It seems remarkable that a golden epoch in our literature, to which she gave her name, "the Elizabethan age,”—a court in which a female ruled,-a period fruitful in great poets, should have produced only one or two women who are interesting from their poetical celebrity. Of these, Alice Spenser, Countess of Derby, and Mary Sydney, Countess of Pembroke, (the sister of Philip Sydney) are the most remarkable; the first has enjoyed the double distinction of being celebrated by Spenser in her youth, and by Milton in her age,-almost too much honour for one woman, though she had been a muse, and a grace, and a cardinal virtue, moulded in one. Lady Pembroke has been celebrated by Spenser and by Ben Johnson, and was, in every respect, a most accomplished woman. To these might be added other names, which might have shone aloft like stars, and "shed some influence on this lower world:" if the age had not produced two women, so elevated in station, and so every way illustrious by accidental or personal qualities, that each, in her respective sphere, extinguished all the lesser orbs around her. It would have been difficult for any female to seize on the attention, or claim either an historical or poetical interest, in the age of Queen Elizabeth and Mary Stuart.

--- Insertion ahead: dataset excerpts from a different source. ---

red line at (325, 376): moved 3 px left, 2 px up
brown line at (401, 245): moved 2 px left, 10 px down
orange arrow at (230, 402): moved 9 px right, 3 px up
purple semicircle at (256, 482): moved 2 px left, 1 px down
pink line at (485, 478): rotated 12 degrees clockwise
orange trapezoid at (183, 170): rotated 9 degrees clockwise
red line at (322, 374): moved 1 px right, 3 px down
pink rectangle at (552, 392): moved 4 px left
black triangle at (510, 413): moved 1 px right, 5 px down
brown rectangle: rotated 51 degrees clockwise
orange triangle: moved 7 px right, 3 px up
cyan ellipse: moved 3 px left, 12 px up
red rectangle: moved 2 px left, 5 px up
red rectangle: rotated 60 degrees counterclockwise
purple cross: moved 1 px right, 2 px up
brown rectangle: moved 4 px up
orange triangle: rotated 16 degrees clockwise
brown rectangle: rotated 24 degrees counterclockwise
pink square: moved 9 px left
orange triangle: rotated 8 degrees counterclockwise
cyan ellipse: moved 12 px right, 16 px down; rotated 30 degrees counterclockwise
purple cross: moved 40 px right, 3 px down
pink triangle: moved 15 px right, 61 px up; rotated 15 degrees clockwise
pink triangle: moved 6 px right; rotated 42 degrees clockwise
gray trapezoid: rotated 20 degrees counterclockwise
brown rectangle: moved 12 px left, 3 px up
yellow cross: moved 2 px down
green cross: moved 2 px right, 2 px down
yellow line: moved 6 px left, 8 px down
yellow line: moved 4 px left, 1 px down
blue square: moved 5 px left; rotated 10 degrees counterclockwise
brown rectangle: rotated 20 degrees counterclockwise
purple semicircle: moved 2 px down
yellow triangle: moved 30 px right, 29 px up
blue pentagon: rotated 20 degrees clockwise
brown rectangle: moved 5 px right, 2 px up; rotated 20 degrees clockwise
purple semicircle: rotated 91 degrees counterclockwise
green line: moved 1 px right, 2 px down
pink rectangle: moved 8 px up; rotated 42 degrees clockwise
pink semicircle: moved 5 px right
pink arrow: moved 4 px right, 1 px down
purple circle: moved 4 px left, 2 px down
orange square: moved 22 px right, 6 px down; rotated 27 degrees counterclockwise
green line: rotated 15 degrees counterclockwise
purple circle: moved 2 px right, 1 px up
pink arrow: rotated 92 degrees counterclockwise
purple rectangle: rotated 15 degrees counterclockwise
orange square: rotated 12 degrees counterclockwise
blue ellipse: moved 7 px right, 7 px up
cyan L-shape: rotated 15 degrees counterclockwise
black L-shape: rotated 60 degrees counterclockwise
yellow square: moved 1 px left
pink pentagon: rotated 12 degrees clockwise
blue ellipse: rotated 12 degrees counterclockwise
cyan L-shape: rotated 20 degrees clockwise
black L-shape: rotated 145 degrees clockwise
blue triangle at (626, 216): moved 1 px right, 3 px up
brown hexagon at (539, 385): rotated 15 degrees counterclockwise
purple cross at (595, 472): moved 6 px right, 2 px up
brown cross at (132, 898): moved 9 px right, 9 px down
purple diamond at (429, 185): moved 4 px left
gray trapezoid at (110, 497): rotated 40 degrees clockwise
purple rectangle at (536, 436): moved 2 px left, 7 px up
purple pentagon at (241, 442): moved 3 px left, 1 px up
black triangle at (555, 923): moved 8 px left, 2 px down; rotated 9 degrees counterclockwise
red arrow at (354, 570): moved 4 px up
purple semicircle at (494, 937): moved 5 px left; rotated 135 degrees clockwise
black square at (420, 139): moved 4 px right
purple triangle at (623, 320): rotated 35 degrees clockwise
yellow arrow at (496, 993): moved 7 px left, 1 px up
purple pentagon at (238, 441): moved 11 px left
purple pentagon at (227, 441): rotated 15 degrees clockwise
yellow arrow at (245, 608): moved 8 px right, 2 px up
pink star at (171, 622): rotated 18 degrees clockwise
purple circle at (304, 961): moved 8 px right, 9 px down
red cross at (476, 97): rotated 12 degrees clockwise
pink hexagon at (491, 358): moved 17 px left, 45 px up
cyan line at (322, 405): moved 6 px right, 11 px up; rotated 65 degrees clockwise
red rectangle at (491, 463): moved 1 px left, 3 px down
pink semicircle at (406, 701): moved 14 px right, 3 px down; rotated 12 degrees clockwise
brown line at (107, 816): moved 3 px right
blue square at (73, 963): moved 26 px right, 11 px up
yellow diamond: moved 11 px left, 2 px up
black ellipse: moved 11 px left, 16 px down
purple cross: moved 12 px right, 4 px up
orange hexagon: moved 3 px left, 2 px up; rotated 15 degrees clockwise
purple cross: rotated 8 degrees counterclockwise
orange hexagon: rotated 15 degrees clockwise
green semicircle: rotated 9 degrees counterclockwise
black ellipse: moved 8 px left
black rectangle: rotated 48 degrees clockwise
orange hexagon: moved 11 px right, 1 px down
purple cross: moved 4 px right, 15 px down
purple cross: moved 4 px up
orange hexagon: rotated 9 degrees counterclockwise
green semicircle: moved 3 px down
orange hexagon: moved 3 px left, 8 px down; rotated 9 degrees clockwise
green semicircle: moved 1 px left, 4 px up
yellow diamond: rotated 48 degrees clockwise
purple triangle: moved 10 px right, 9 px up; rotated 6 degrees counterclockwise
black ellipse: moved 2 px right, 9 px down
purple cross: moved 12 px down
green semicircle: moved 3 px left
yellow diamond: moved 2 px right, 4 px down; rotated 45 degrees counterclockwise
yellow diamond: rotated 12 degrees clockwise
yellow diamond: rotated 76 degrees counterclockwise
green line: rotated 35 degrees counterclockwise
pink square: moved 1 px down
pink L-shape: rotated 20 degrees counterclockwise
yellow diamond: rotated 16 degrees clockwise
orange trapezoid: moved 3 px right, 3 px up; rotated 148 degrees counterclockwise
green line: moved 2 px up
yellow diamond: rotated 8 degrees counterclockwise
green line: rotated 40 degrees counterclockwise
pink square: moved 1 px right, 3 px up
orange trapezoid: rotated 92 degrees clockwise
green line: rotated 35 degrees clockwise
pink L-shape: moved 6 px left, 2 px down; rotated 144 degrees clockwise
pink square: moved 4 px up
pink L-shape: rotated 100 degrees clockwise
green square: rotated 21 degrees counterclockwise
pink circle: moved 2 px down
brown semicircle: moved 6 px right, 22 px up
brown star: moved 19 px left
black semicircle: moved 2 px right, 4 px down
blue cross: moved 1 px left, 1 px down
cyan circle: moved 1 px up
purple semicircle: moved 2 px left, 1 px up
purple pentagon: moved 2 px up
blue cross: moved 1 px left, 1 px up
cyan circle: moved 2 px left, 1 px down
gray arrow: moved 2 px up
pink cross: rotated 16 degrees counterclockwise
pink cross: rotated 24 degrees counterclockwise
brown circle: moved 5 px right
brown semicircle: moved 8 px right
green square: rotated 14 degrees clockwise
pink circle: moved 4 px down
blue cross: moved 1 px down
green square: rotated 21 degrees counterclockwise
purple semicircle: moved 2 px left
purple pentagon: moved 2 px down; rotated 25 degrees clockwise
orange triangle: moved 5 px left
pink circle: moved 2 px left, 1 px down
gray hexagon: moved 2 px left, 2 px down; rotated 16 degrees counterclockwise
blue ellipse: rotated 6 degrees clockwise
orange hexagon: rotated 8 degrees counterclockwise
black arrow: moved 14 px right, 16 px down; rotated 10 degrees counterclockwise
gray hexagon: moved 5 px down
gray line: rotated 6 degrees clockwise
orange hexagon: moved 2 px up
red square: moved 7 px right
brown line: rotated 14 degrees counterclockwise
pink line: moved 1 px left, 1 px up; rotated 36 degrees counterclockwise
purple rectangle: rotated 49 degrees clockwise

In her own court, Elizabeth was not satisfied to preside. She could as ill endure a competitor in celebrity or charms, as in power. She arrogated to herself all the incense around her and, in point of adulation, she was like the daughter of the horse-leech, whose cry was, "give! give!" Her insatiate vanity would have been ludicrous, if it had not produced such atrocious consequences. This was the predominant weakness of her character, which neutralized her talents, and was pampered, till in its excess it became a madness and a vice. This precipitated the fate of her lovely rival, Mary, Queen of Scots. This elevated the profligate Leicester* to the pinnacle of favour, and kept him there, sullied as he was by every baseness, and every crime; this hurried Essex to the block; banished Southampton; and sent Raleigh and Elizabeth Throckmorton to the Tower. Did one of her attendants, more beautiful

* Leicester's influence over Elizabeth appeared so unaccountable, that it was ascribed to magic, and to her evil stars.